Regenerated cellulose sponge as sacrificial template for the synthesis of three-dimensional porous alumina-silica scaffold for tissue engineering

Tissue engineering has emerged as a multidisciplinary field that aims to improve health and quality of life by restoring functions of tissues and organs. Cells and scaffolds are the two major components of tissue engineering. Scaffolds act as a support for cells, thus facilitating cell adhesion, proliferation, morphogenesis, differentiation, and extracellular matrix production. Since three-dimensional (3D) porous scaffolds can better simulate the native 3D architecture of in vivo systems than conventional 2D cultures, they are more appropriate to support tissue regeneration.

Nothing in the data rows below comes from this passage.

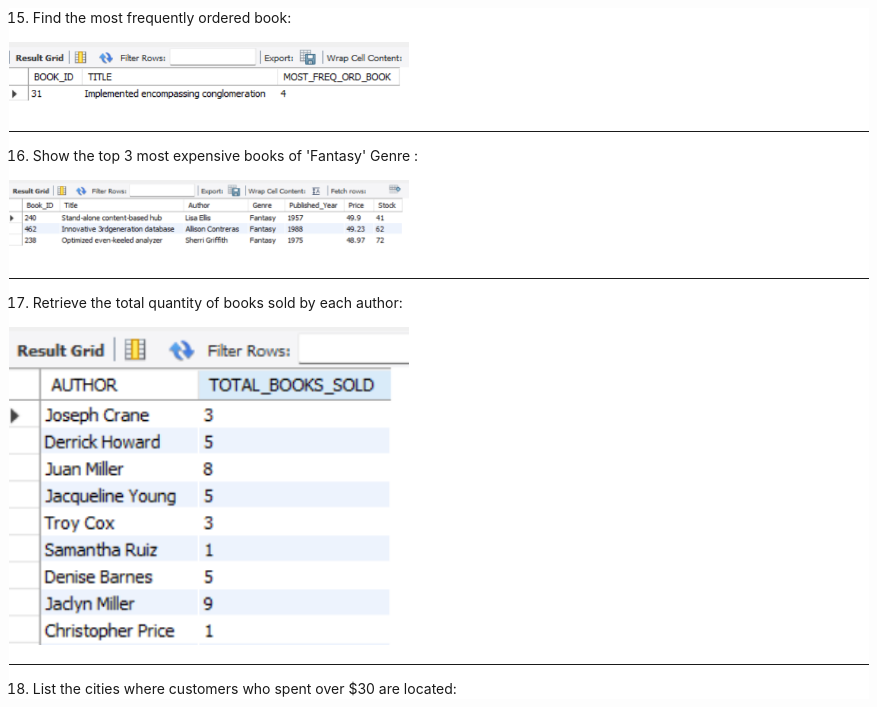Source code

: 15) Find the most frequently ordered book:

<img src="https://github.com/gokuljujgar07/Online_Books_store/blob/main/IMAGES/Q.15.png" width="400"/> &nbsp;

---

16) Show the top 3 most expensive books of 'Fantasy' Genre :

<img src="https://github.com/gokuljujgar07/Online_Books_store/blob/main/IMAGES/Q.16.png" width="400"/> &nbsp;

---

17) Retrieve the total quantity of books sold by each author:
    
<img src="https://github.com/gokuljujgar07/Online_Books_store/blob/main/IMAGES/Q.17.png" width="400"/> &nbsp;

---

18) List the cities where customers who spent over $30 are located:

This study aimed to use regenerated cellulose sponge (RCS) as sacrificial template for the synthesis of three-dimensional porous alumina-silica scaffold (ASS). RCS was coated with boehmite-GPTS (3-glycidoxypropyltrimethoxysilane) solution and dried at 60 ? for 12 h. The coated RCS was converted into porous alumina-silica scaffold via thermal treatment at 500 ? for 4 h in air. The materials were characterized by Fourier transform-infrared (FT-IR), X-Ray diffraction (XRD), thermogravimetric analysis (TGA) aluminum-27 and silicon-29 nuclear magnetic resonance (NMR), scanning electron microscopy, and energy dispersive X-ray spectroscopy (SEM-EDS). The MTT metabolism assays were used to evaluate indirectly cytocompatibility and cell proliferation using MCT3T3-E1, HDFa and HaCaT cells. The biological in vitro assays demonstrated that only RCS exhibited toxicity toward HDFa cells, although this behavior has been shown questionable once other studies have reported the non-cytotoxic, mutagenic and genotoxic potential of RCS. We believe that tests including clonogenic and mutagenic assays should be performed using HDFa cells in contact with RCS-derived extract in order to further investigate this behavior. The sponge materials have demonstrated different growth rate and adhesion to three different cell lines evaluated. Therefore, the employed sacrificial template approach presents as a viable alternative to produce 3D scaffolds for tissue engineering.